Hydrophobia was raging at Long Pelaban, and during my stay one man and seven children were bitten. For religious reasons the Dayaks do not like to kill dogs, so in cases like this the canines that are ill are caught, their legs are tied together, and they are thrown into the water to die without being killed. Over forty were disposed of in this way. I saw one of the hydrophobia victims standing in the water as if alive, a little of the back showing above the surface.

The sounding of a gong one day signified the death of a woman. A party immediately went out to procure a suitable tree from which to make the coffin. Throughout the night we could hear without intermission the sounds produced by those who hollowed out the log and smoothed the exterior. Next day I was present at the obsequies of the dead woman. On the large gallery men were sitting in two long rows facing each other, smoking their green-hued native tobacco in huge cigarettes, the wrappers of which are supplied by large leaves from two species of trees. A jar of native brandy stood between them, of which but little was consumed. More alcohol is made here from sugar-cane than from rice. The latter is the better and sweeter, the former being sour.

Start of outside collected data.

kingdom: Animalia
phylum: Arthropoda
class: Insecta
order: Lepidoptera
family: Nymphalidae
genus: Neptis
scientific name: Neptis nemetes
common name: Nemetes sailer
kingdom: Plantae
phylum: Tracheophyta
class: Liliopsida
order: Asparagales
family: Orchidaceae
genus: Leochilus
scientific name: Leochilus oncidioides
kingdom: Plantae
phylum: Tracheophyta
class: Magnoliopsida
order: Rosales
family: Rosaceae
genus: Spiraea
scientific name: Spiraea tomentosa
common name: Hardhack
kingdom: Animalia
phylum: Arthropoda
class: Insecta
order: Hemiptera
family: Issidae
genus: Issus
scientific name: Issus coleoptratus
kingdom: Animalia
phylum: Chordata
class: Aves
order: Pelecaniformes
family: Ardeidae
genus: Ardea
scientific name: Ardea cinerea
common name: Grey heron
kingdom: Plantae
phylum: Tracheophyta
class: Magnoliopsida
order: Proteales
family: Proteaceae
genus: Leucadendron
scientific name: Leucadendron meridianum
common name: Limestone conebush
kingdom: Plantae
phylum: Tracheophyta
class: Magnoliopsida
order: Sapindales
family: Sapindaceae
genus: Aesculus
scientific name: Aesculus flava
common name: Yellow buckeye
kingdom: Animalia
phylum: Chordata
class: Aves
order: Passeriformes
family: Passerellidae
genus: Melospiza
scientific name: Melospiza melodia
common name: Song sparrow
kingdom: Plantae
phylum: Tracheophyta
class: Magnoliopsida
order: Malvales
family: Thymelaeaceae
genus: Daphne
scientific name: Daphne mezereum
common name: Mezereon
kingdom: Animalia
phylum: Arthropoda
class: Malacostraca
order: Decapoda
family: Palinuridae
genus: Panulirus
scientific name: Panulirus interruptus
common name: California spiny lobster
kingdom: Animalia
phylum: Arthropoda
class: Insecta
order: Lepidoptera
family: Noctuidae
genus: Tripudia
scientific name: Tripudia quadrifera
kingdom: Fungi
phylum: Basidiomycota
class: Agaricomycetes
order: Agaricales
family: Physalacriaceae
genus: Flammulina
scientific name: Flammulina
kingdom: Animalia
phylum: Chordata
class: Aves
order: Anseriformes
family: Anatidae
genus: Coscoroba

At the end of the gallery stood the large, newly made casket, which was open, the corpse covered with cloth resting inside. It was an oblong, heavy box supposed to represent a rhinoceros, though nothing positively indicated this except the large head of this animal at one end, which, though rudely made, was cut with considerable artistic skill. The family sat around the casket, one man smoking tobacco, the women wailing and occasionally lifting the cover to look at the face of the corpse. One babi (pig) that had belonged to the deceased had been killed and was served with rice. In the afternoon, having partaken of food, a number of men carried the heavy burden on their shoulders down to the river, preceded by two women belonging to the family. It was placed on two prahus, which were lashed together, and then taken down the river to be buried. After the death of a relative women mourners cut off about two centimetres from the end of the hair; the men cut an equal portion from the front.

Later in the afternoon the gong announced another death, that of a child. On this account some sixty Malays who were camped here, bound for the utan higher up the river, in search of rubber and damar, delayed their departure as did some Kenyahs who were on their way to Apo Kayan, and the people of the kampong did not go to their ladangs. The following day the sound of the gong was again heard, but this time it was occasioned by the fact that an adept had taken augurs from the flight of the red hawk, and to him it was given that illness would cease.

It was difficult to hold the busy Dayaks in the kampong. At this time, the beginning of May, their attention was absorbed in harvesting the paddi. Every day they started up the river to their ladangs a few miles distant, returning in the evening with their crops. I decided to visit these fields, taking my cameras with me. In years gone by the kampong people have gradually cleared the jungle from a large tract of country, but part of this clearing was still covered by logs that had not been burned. Over these hundreds and hundreds of fallen trees, down steep little galleys and up again, a path led to the present fields higher up in the hills, very easy walking for bare feet, but difficult when they are encased in leather shoes. For over an hour and a half we balanced along the prostrate trunks, into some of which steps had been cut, but, arduous as was the ascent, we naturally found the descent in the evening a more hazardous undertaking; yet all emerged from the ordeal with sound limbs.

We arrived a little before noon and found some of the natives busy preparing their midday meal in and around a cool shed on top of a hill from where an extensive view was obtained of the past and present fields of the country. Near by was a watch-tower raised on top of upright logs. At one side of it four bamboos of different sizes were hanging horizontally over each other, which produced different notes when struck, and probably had been placed there for the purpose of frightening birds away.

The Kenyahs "take turns" helping each other to harvest, and on this occasion they were assisting their chief. It was a scene of much animation, as if it were a festival, which in reality the harvesting is to them. The long row of men and women in their best garments, with picturesque sun-shades, cut the spikes one by one, as the custom is, with small knives held in the hollow of their hands. Assuredly the food which they received was tempting to hungry souls. The rice, after being cooked, was wrapped in banana leaves, one parcel for each, forty-four in all, and as many more containing dried fish which also had been boiled. The people kindly acceded to my request to have them photographed. They then packed the harvested paddi in big baskets, which they carried on their backs to the storehouse in the kampong the same afternoon. From planting time till the end of the harvest - four or five months - a man is deputed to remain in the kampong to whom fish is forbidden, but who may eat all the rice he wants, with some salt, and as recompense for his services receives a new prahu or clothing.